What if the proper choice- is not to decide? We are only given these choices, when we could tell both of them to leave us, the artists of this. If we make mistakes, they’ll be our mistakes. I’m sure we can find a way between the stultifying Order of Copyright and the complete Chaos and disarray of AI. Get the hell out, the both of you.

Anonymous Coward says:

It has been interesting how European courts have continued to poke holes in the Copyright Directive’s original maximalist purpose. It was obvious from the word ‘go’ the Directive was squarely meant to crush online communication, and so it’s been surprising to see how courts (so far) haven’t shared in European legislators’ weird corporatism bend.
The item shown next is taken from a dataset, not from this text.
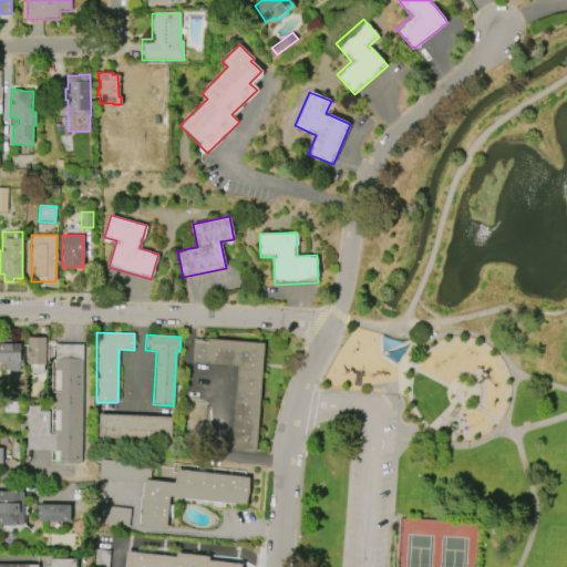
[(193,337),(264,343),(255,452),(230,451),(237,367),(191,363),(193,337)]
Hopefully that sticks, and we see continued erosion (or a repeal, one can dream) rather than for something like Piracy Shield to expand.

Anonymous Coward says:

Re:

  1. No one has said it happens, it was listed as another matter entirely which would merit scrutiny.
  2. When similar things have occurred, it’s because prompters have asked a machine to go get me this thing from the internet – which is a search function.
  3. Do you really think an LLM could literally store every work in its entirety any more than you can keep copies of everything you’ve seen in your head?
N0083rp00f says:

Re: Logic?

The second sentence accepts the existence of the million monkey premise.
This is where through just randomization and enough time you could get an exact copy of something like Shakespeare.

As for a copyrighted image, copyright comes into play if there is even less than 90% correlation between images.

My guess is that European judges are far more math literate than domestic.